Start of SELECTED TEXT

Studies on rat models have shown that affectionate mothering alters gene expression to dampen physiological responses to stress, while early abuse has the opposite effect. Now these basic results have been extended to humans by
McGowan et al., who carried out a study of people who have committed suicide. They found that that people who were abused or neglected as children showed genetic alterations that likely made them more biologically sensitive to stress. An epigenetic regulation of the glucocorticoid receptor gene,
NR3C1, is observed in humans who had been abused as children that is consistent with predictions derived from a rodent model in which early postnatal experience influences adult responses to stress. (Decreases in the expression of this receptor increase reactivity to stress.) I pass on their abstract, and here is a
nice explanation of what epigenetic changes are (see also the
review by Benedict Carey).

End of SELECTED TEXT

** ACTIVITY 1 **
According to the passage on early abuse and stress, which gene showed epigenetic regulation in people who had been abused as children?
** ACTIVITY 2 **
Please extend the passage on early abuse and stress beyond its final sentence.
The items that follow are separate material and have no connection to the passage on early abuse and stress.

Start of STORED DATA

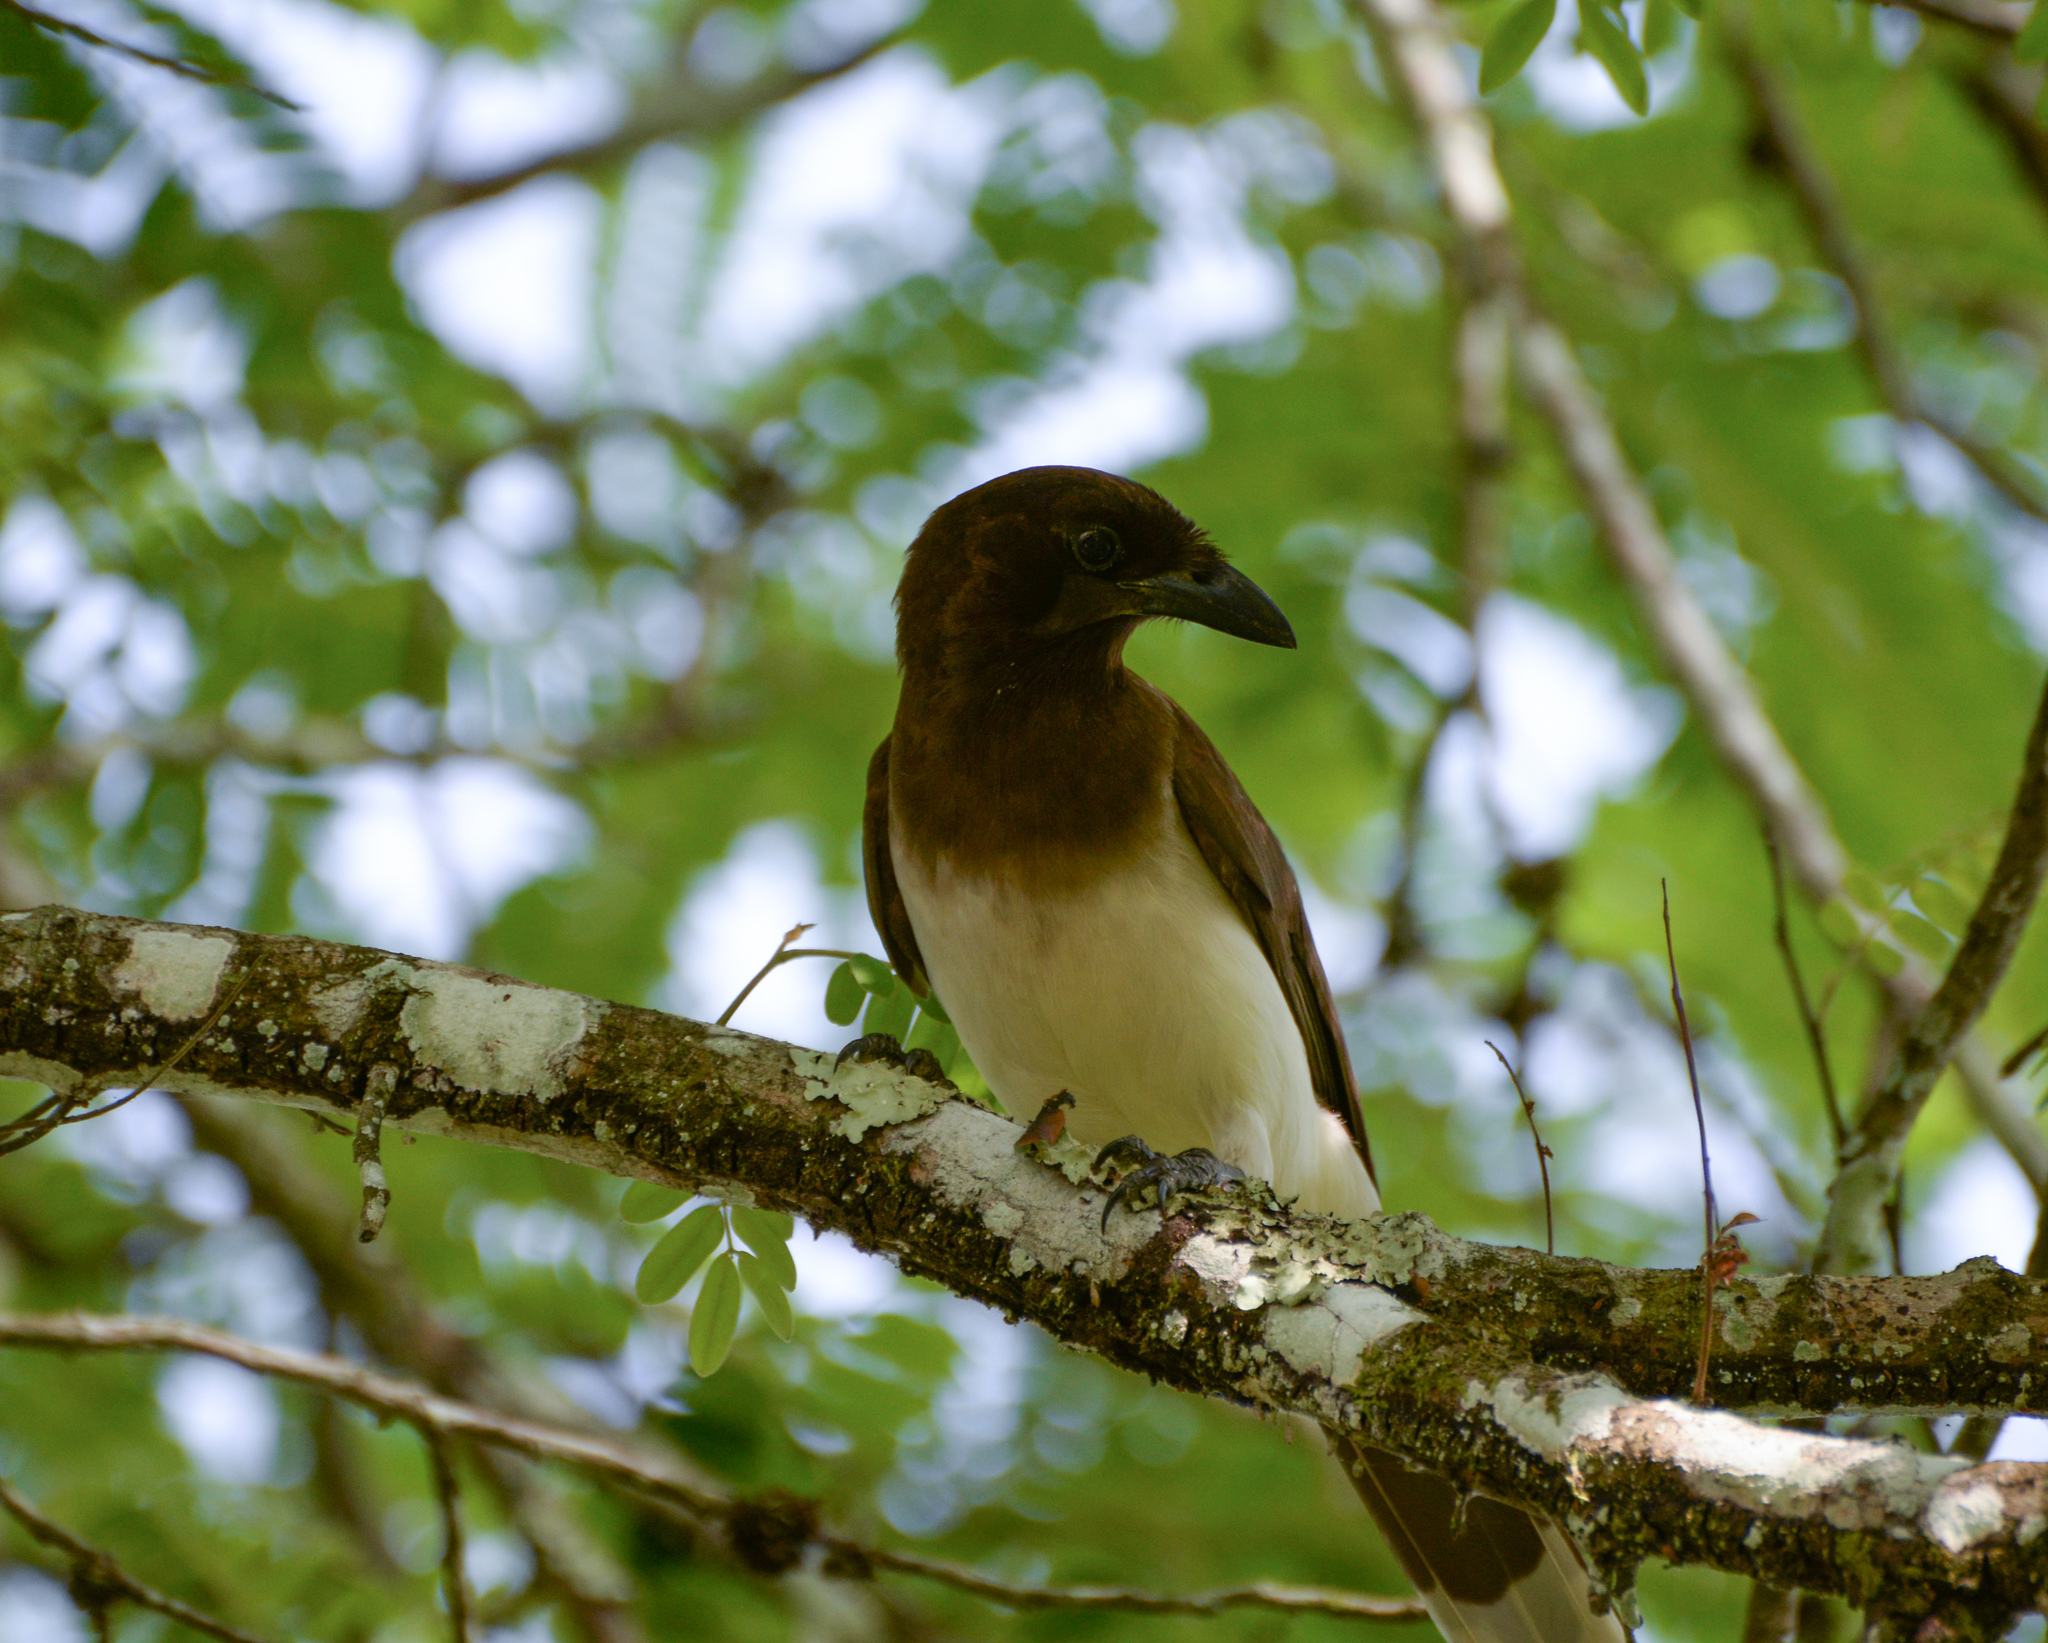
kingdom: Animalia
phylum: Chordata
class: Aves
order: Passeriformes
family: Corvidae
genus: Psilorhinus
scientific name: Psilorhinus morio
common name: Brown jay
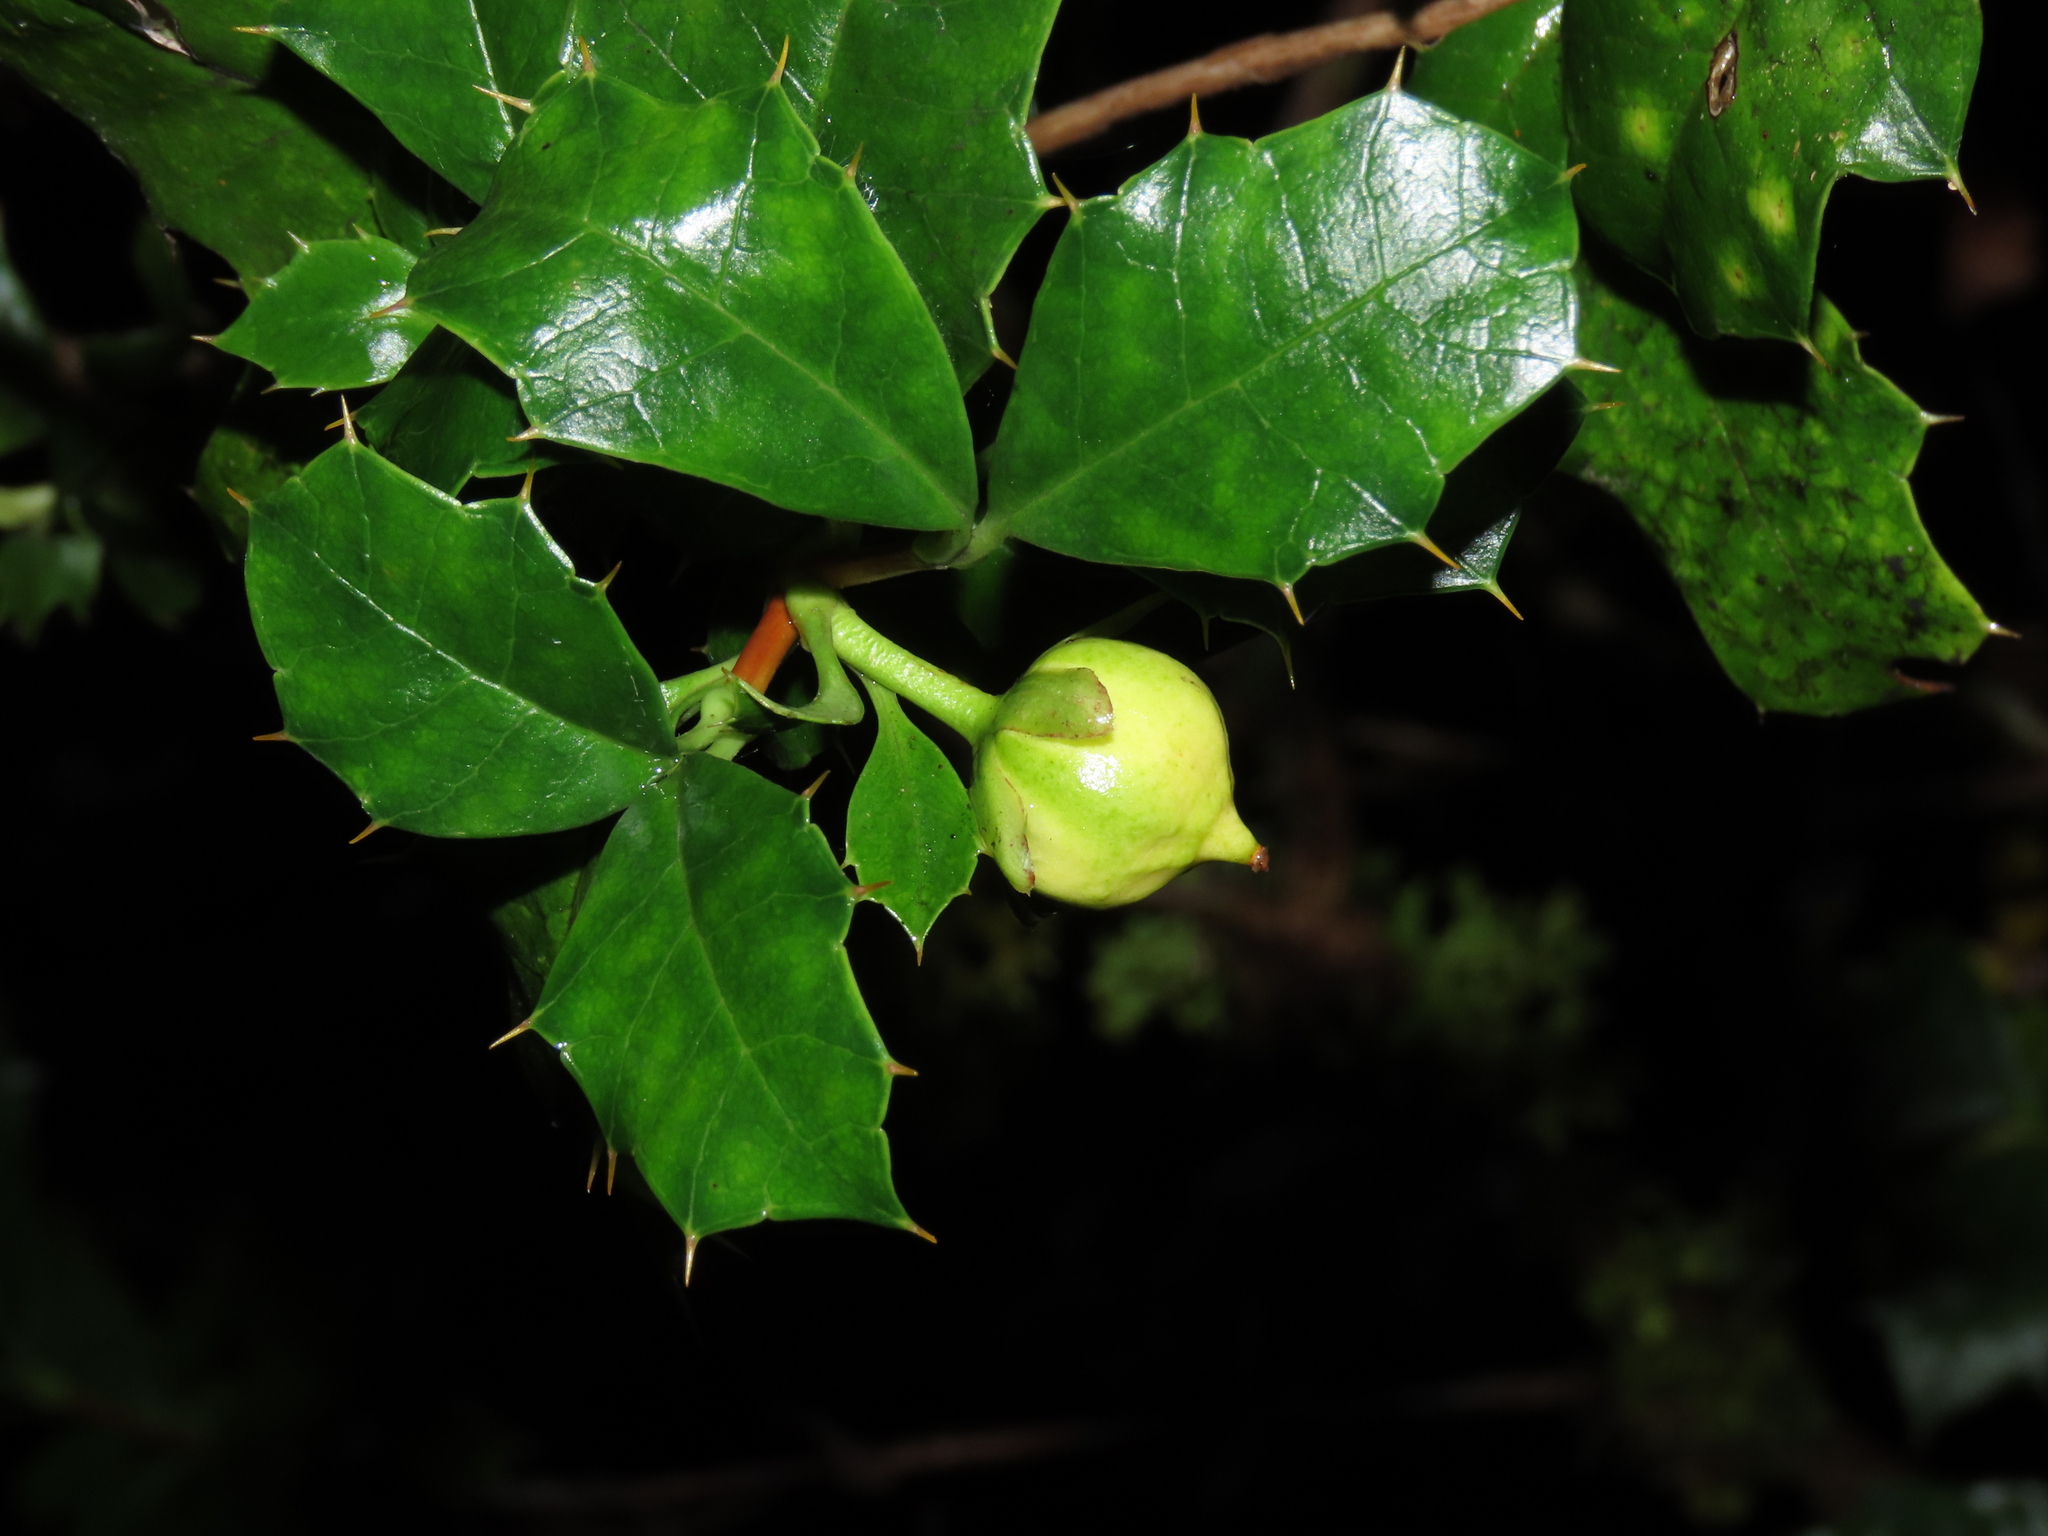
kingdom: Plantae
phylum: Tracheophyta
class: Magnoliopsida
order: Bruniales
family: Columelliaceae
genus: Desfontainia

End of STORED DATA

** EXERCISE RESULT 1 **
The glucocorticoid receptor gene, NR3C1.

** EXERCISE RESULT 2 **
Maternal care influences hypothalamic-pituitary-adrenal (HPA) function in the rat through epigenetic programming of glucocorticoid receptor expression. In humans, childhood abuse alters HPA stress responses and increases the risk of suicide. We examined epigenetic differences in a neuron-specific glucocorticoid receptor (NR3C1) promoter between postmortem hippocampus obtained from suicide victims with a history of childhood abuse and those from either suicide victims with no childhood abuse or controls. We found decreased levels of glucocorticoid receptor mRNA, as well as mRNA transcripts bearing the glucocorticoid receptor 1F splice variant and increased cytosine methylation of an NR3C1 promoter. Patch-methylated NR3C1 promoter constructs that mimicked the methylation state in samples from abused suicide victims showed decreased NGFI-A transcription factor binding and NGFI-A–inducible gene transcription. These findings translate previous results from rat to humans and suggest a common effect of parental care on the epigenetic regulation of hippocampal glucocorticoid receptor expression.